Is it possible to work within a company and not be a business development person? Some professionals don’t believe it is—no matter what department you’re in, they say, your ultimate goal is to advertise the company’s work and help it grow. Whatever definition you use, Tracy Engelfried is unquestionably a business development person—as vice president of corporate strategy and business development at IAP Worldwide Services, she has played a significant role in helping the company stay competitive by reducing her department’s operating budget by 50 percent over the past two years while doubling the company’s orders (booked business).
At the beginning of her career, though, Engelfried never would have predicted that she could thrive in that kind of role. “I initially looked into becoming an FBI agent and even began studying for the entrance exam and preparing for the fitness test,” she says. “But I realized that it was not right for me, that carrying a weapon didn’t appeal to me.”
Realizing that she was more interested in intelligence and analytical work, Engelfried soon found the opportunity she was looking for at the Office of Naval Intelligence (ONI). She continued to work in government roles for the next decade, moving through a number of career-progressing intelligence and operations positions at the Defense Intelligence Agency as well as the ONI.
When Engelfried resigned from the government and joined the private sector firm, Phoenix Consulting Group, it was one of the hardest decisions she’d ever had to make. “I absolutely loved what I was doing, but I had just had my second child. I couldn’t go out on a six-month deployment, or travel into war zones,” she explains. “That just wasn’t the right step for me and my family at that point.”
The longer Engelfried stayed in the private sector, the more clarity she found about what truly interested and engaged her—namely, the operational side of business. After honing her business development skills as senior director of business development operations at DynCorp International, Engelfried transitioned to IAP in 2016. She was “immediately impressed” with the passion of the company’s leadership, she says, and the company was undergoing changes at the time that presented unique opportunities to a business development specialist like Engelfried.
“The company had just completed a restructuring and recapitalization under new ownership and executive leadership team—the company was essentially starting over,” Engelfried says. “IAP was making great strides to grow the business and improve its profitability, and I really thought the company was on an upward trajectory. It was a winning team, and I wanted to be a part of it.”
IAP has a very lean infrastructure, Engelfried explains, which is a key part of its ability to remain a “winning” team within a competitive space like logistics, aviation, information technology, and national security services. In other words, one of the company’s top priorities is keeping costs down so that it can focus its resources and efforts on providing new solutions to its global governmental and commercial customers. “When I joined, the CFO made it clear that I needed to stay within budget for the year,” Engelfried recalls. “The company had exceeded the business development budget the last couple of years before I joined.”

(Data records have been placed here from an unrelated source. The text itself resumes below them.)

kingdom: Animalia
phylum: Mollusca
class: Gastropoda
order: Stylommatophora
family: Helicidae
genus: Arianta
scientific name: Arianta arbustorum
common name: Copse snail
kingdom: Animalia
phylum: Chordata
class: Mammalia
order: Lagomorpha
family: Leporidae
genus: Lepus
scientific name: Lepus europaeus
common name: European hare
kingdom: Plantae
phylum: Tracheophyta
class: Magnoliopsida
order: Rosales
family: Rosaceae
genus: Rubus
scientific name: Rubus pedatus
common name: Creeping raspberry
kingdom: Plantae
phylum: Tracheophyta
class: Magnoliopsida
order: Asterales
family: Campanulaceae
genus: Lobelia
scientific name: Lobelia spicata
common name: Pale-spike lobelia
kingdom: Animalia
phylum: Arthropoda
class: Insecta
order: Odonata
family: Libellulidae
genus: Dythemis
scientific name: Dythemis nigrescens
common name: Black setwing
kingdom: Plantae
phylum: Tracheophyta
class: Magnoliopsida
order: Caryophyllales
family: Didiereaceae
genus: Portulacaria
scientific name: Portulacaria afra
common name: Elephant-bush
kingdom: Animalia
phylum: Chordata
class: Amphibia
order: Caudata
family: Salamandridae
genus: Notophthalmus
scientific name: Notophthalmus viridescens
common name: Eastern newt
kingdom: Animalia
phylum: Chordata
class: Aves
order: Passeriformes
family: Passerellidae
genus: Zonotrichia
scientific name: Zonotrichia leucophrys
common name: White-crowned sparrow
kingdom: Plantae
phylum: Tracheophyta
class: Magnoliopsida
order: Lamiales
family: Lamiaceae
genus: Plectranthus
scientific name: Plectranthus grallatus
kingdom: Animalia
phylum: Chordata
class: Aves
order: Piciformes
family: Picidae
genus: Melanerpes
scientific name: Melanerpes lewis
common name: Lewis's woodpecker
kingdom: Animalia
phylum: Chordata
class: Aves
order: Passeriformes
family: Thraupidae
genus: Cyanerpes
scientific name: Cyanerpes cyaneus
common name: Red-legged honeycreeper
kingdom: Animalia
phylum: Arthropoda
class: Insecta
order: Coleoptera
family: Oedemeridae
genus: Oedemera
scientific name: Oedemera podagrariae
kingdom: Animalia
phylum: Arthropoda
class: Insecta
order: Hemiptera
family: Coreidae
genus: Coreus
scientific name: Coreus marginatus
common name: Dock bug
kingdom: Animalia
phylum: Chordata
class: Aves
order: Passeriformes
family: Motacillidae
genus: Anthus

“I’ve found that if you want people to contribute the parts of themselves that drive creativity, innovation, and ingenuity, it’s important to create an environment where they can truly be themselves.”
And Engelfried delivered. “Of course, it was difficult,” the VP says of the drastic cuts to the department’s budget. “I had to get my team on board. We decided that we had to focus our efforts on opportunities we had a higher percentage of winning—for example, you may have one opportunity worth $1 billion and another worth $300 million, but your chances of winning the $300 million job is much higher than the larger job – so you go after the smaller one instead.
“To do that, we instituted a process in which we evaluated each opportunity using an internally designed metric,” Engelfried continues. The team looked at every opportunity—aviation, logistics, or national security—and examined the real chances of winning based on its capabilities, customer adjacencies, competition, and other questions in a weighted assessment. “The process actually measures the maturity of an opportunity from fifteen different dimensions, and that helps the company overall because we end up spending resources on opportunities where we have a higher percentage of winning.”
But even with that type of disciplined process in place, Engelfried says, there is an art to what she and her team do in business development. “I’ve found that if you want people to contribute the parts of themselves that drive creativity, innovation, and ingenuity, it’s important to create an environment where they can truly be themselves,” the VP notes.
Her leadership skills and success do not go unnoticed by the external partners she works with. “Tracy possesses a unique mix of discipline, drive, and creativity that puts her at the top of her field, and it’s what makes her such a great team leader,” says Karl Miller, CEO of Jingoli Power.
Engelfried works to create a welcoming and inclusive environment by being as open and transparent as possible, and by always truthfully answering questions to the best of her ability, even if she isn’t able to share all of the finer details.
“I’ve liked and respected most of the bosses I’ve had over the course of my twenty-five-year career,” Engelfried says, “but I’ve only trusted—and I mean really trusted—a few of them. I want to know that my team trusts me, that they know they can come to me with their problems. The last thing I want is to find out that it’s too late to fix something that has been brewing for weeks because someone didn’t feel comfortable coming to me about it in the first place.”